§ How to complete this task
Whenever a line below holds the word "more", copy that line.

§ Dataset entries
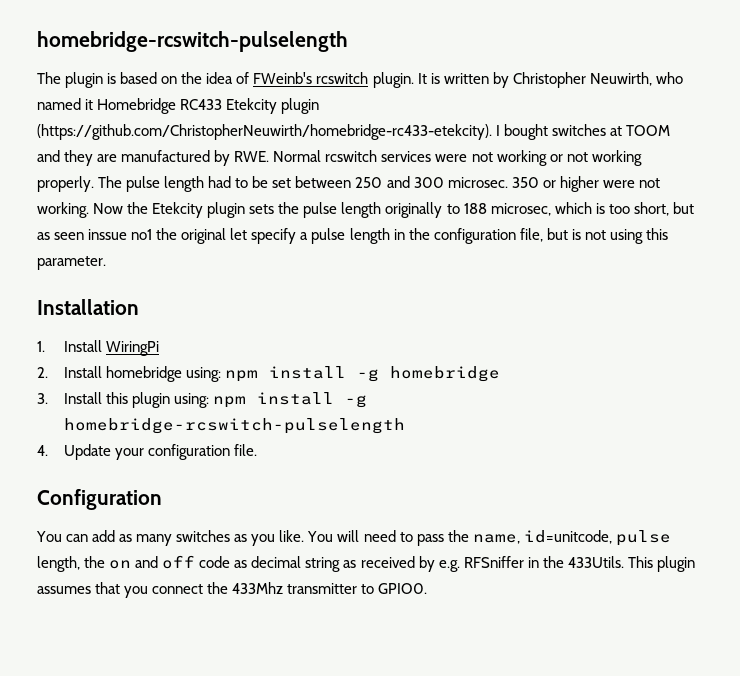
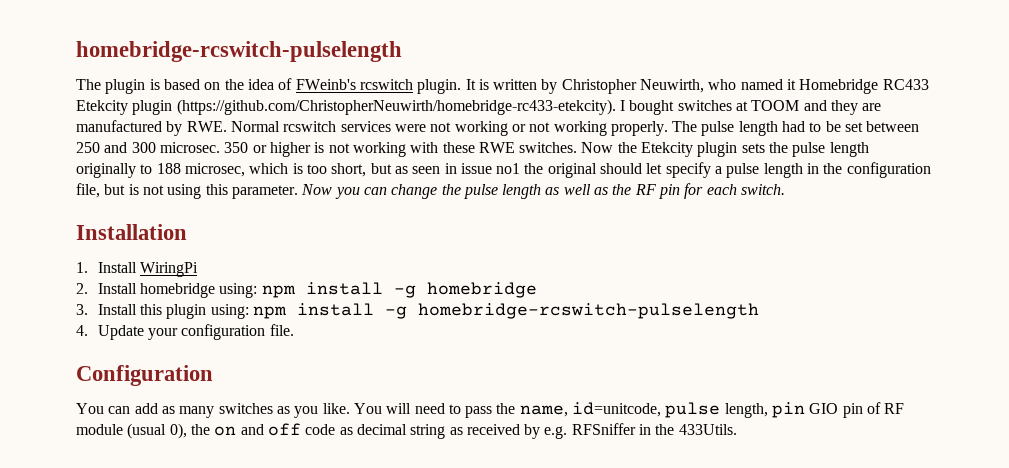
[602,178,660,188] [37,202,89,218] were not working. -> [314,142,578,157] is not working with these RWE switches.
[88,229,128,240] inssue -> [444,163,492,174] in issue
(227, 236) none -> [600,163,643,174] should
(106, 263) none -> [301,183,786,199] Now you can change the pulse length as well as the RF pin for each switch.
(80, 564) none -> [772,402,905,418] [76,423,187,439] pin GIO pin of RF module (usual 0),
[627,556,695,572] [37,582,428,598] This plugin assumes that you connect the 433Mhz transmitter to GPIO0. -> (737, 429) none

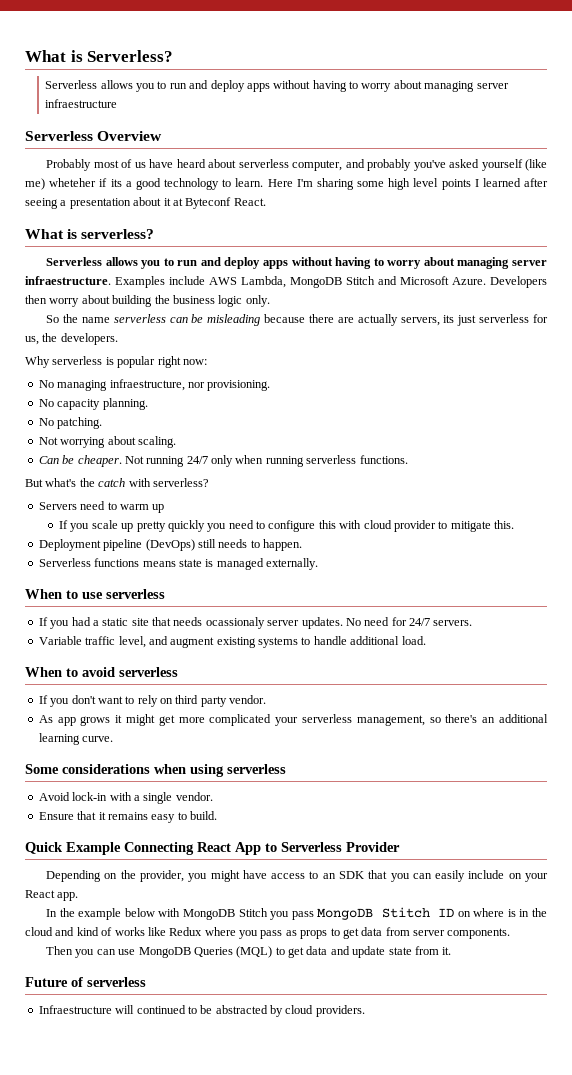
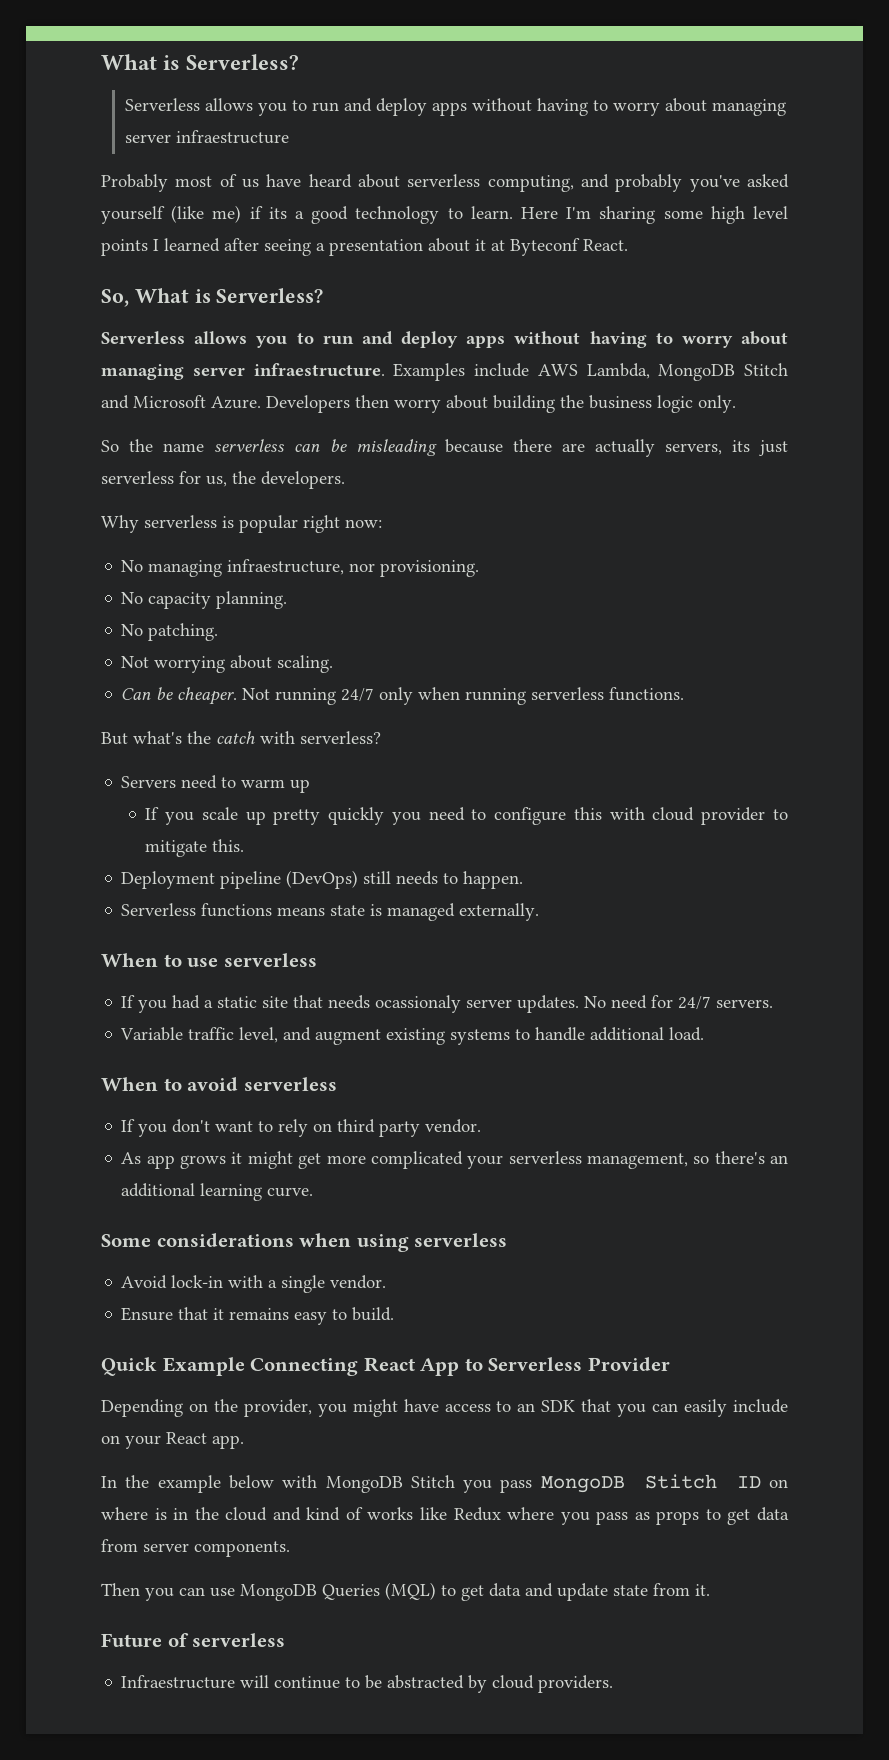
[25,131,163,141] // Serverless Overview -> (289, 137) none
[292,160,343,171] computer, -> [487,175,574,192] computing,
[49,178,97,187] wheteher -> (242, 214) none
[25,229,155,239] What is serverless? -> [101,288,324,307] So, What is Serverless?
[136,1005,186,1014] continued -> [274,1676,341,1689] continue

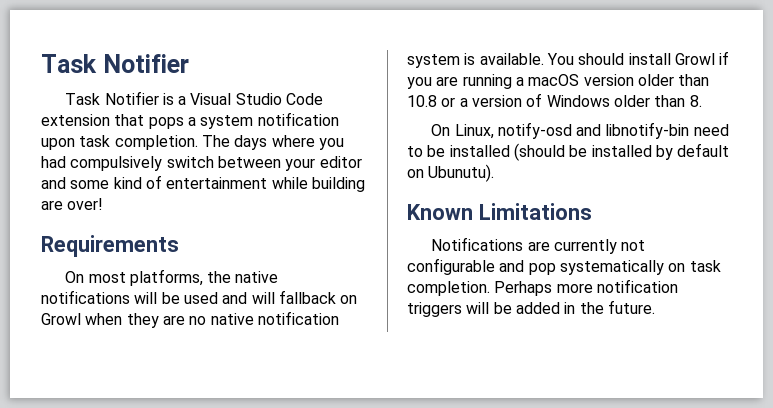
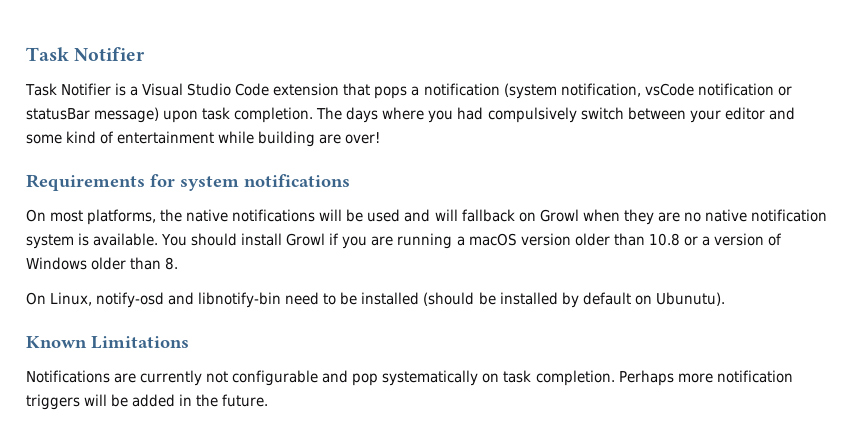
[200,112,339,129] system notification -> [423,83,792,99] [26,107,160,123] notification (system notification, vsCode notification or statusBar message)
(179, 246) none -> [150,174,350,191] for system notifications

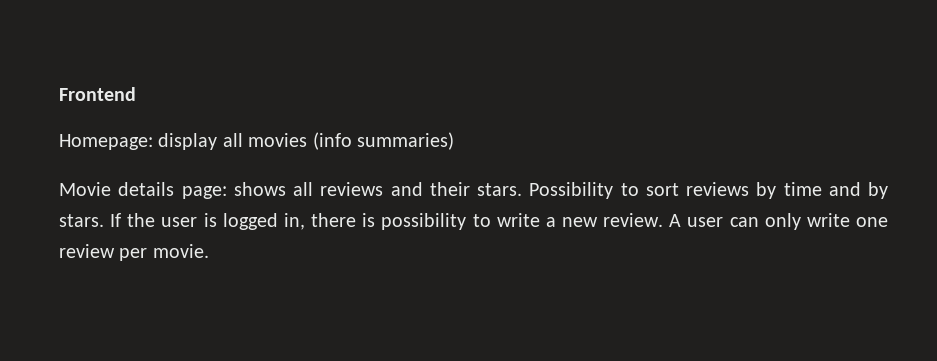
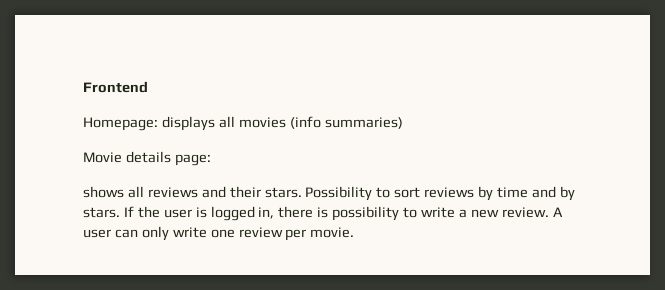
[158,133,218,150] display -> [161,116,215,131] displays
(227, 192) none -> (211, 160) //

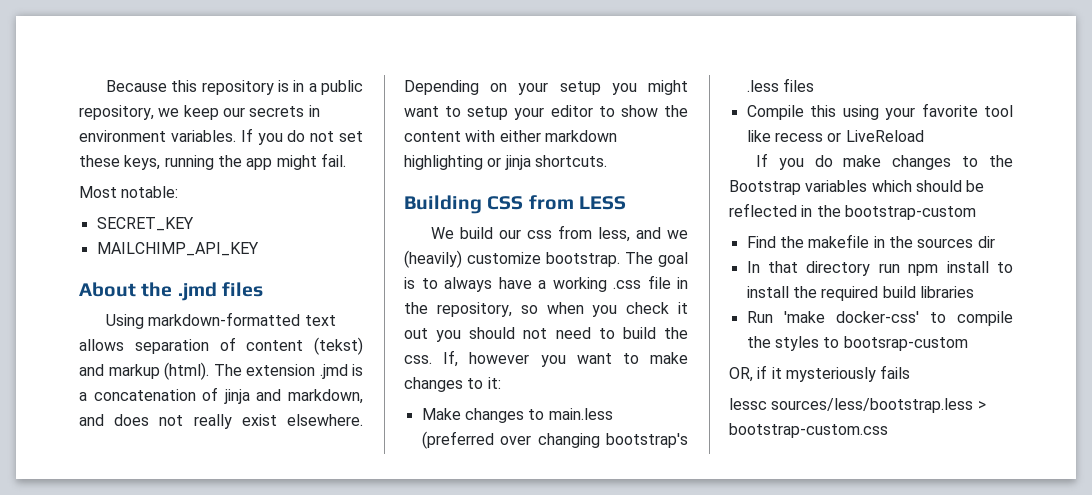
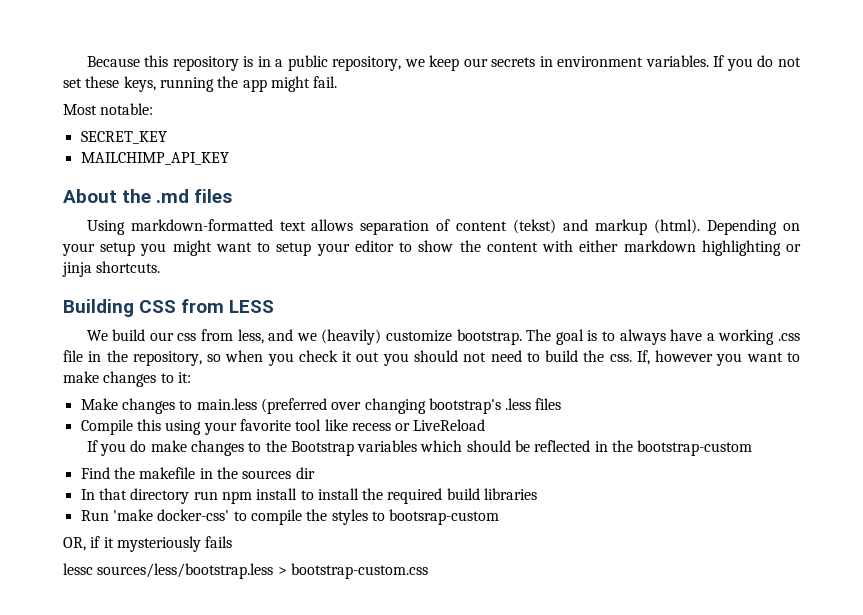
[177,282,217,301] .jmd -> [156,189,190,203] .md
[213,364,363,379] [79,387,363,404] [79,414,363,429] The extension .jmd is a concatenation of jinja and markdown, and does not really exist elsewhere. -> (701, 226) none

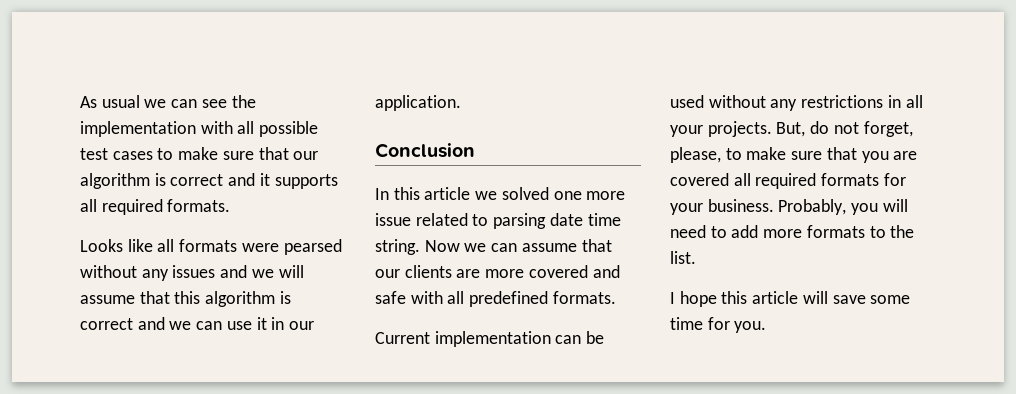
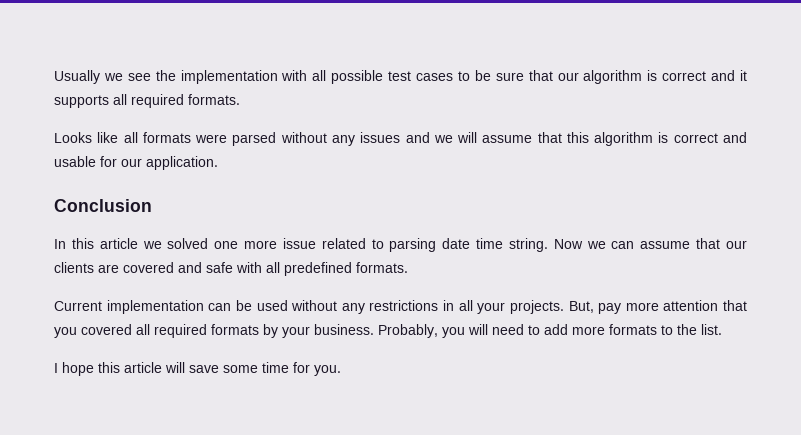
[80,95,198,108] As usual we can -> [54,70,123,84] Usually we
[178,147,219,160] make -> [474,70,491,81] be
[283,239,342,255] pearsed -> [232,132,277,146] parsed
[169,317,285,330] we can use it in -> [54,156,117,167] usable for
[485,269,525,278] more -> (119, 268) none
[810,121,913,137] [670,147,823,163] do not forget, please, to make sure -> [598,300,719,314] pay more attention
[893,151,918,160] are -> (77, 332) none
[883,173,906,186] for -> [263,324,278,338] by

§ Expected answer
[485,269,525,278] more -> (119, 268) none
[810,121,913,137] [670,147,823,163] do not forget, please, to make sure -> [598,300,719,314] pay more attention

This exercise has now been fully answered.